Material shown ::
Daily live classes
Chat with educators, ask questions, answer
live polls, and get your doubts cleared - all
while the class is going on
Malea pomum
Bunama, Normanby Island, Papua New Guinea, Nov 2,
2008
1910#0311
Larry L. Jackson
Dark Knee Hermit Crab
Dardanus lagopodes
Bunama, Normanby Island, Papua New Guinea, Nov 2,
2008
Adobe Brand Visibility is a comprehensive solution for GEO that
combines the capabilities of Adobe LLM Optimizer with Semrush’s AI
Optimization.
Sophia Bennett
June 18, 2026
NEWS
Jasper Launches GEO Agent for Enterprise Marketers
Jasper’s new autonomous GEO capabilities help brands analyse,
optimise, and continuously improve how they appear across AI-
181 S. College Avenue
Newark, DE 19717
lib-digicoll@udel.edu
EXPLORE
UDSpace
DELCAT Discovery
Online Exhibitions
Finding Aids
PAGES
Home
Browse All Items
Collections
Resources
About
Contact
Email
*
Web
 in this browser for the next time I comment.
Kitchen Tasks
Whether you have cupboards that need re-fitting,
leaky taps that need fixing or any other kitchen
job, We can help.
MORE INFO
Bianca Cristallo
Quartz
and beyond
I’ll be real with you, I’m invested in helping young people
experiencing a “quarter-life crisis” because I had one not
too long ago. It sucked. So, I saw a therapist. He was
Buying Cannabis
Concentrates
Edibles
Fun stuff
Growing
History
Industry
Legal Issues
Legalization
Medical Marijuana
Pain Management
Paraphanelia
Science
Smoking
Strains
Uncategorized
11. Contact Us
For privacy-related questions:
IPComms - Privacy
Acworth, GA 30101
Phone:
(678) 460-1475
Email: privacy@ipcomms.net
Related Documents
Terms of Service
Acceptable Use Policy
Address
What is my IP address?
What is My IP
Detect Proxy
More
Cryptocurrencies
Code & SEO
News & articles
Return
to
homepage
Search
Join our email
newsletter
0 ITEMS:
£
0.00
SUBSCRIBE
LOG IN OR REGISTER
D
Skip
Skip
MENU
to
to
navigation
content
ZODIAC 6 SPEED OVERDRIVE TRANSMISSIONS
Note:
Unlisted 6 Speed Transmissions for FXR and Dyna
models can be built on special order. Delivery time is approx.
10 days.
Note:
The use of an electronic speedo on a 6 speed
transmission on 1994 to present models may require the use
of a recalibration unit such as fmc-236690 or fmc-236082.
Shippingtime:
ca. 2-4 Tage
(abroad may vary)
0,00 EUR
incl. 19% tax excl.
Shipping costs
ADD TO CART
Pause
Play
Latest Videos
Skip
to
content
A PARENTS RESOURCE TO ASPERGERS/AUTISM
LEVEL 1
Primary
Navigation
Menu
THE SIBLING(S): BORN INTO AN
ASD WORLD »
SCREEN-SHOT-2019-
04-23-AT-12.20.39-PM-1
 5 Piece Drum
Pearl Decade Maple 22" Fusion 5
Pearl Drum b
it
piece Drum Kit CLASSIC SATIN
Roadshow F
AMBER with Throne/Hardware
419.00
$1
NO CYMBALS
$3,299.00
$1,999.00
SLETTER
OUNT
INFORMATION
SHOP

What you have to do :: Look back at the entries above. Retype the line with "Related Documents", the line with "transmission on 1994", and all lines in between.

Finished task ::
Related Documents
Terms of Service
Acceptable Use Policy
Address
What is my IP address?
What is My IP
Detect Proxy
More
Cryptocurrencies
Code & SEO
News & articles
Return
to
homepage
Search
Join our email
newsletter
0 ITEMS:
£
0.00
SUBSCRIBE
LOG IN OR REGISTER
D
Skip
Skip
MENU
to
to
navigation
content
ZODIAC 6 SPEED OVERDRIVE TRANSMISSIONS
Note:
Unlisted 6 Speed Transmissions for FXR and Dyna
models can be built on special order. Delivery time is approx.
10 days.
Note:
The use of an electronic speedo on a 6 speed
transmission on 1994 to present models may require the use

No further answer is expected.